### Your assignment:
An exact copy of all the data, minus the images, is required.

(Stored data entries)
═══
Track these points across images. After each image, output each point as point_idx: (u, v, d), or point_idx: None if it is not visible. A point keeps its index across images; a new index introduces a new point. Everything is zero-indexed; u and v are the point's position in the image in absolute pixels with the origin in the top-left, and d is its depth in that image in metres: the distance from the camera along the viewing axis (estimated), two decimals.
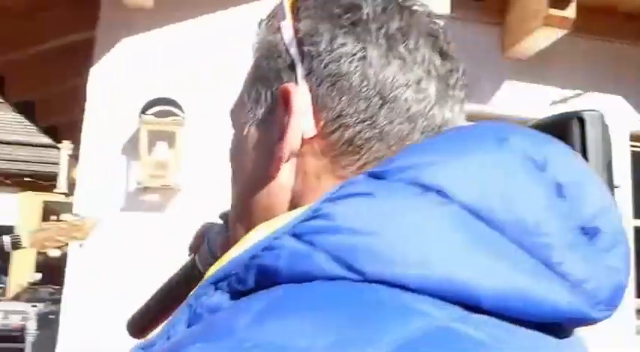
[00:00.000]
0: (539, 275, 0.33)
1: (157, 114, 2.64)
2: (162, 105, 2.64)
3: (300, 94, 0.43)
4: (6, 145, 9.98)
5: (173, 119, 2.64)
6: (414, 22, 0.45)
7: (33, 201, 10.03)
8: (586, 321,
═══
### Solution for this exercise:
Track these points across images. After each image, output each point as point_idx: (u, v, d), or point_idx: None if it is not visible. A point keeps its index across images; a new index introduces a new point. Everything is zero-indexed; u and v are the point's position in the image in absolute pixels with the origin in the top-left, and d is its depth in that image in metres: the distance from the camera along the viewing axis (estimated), two decimals.
[00:00.000]
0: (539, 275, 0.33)
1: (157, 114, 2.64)
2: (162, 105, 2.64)
3: (300, 94, 0.43)
4: (6, 145, 9.98)
5: (173, 119, 2.64)
6: (414, 22, 0.45)
7: (33, 201, 10.03)
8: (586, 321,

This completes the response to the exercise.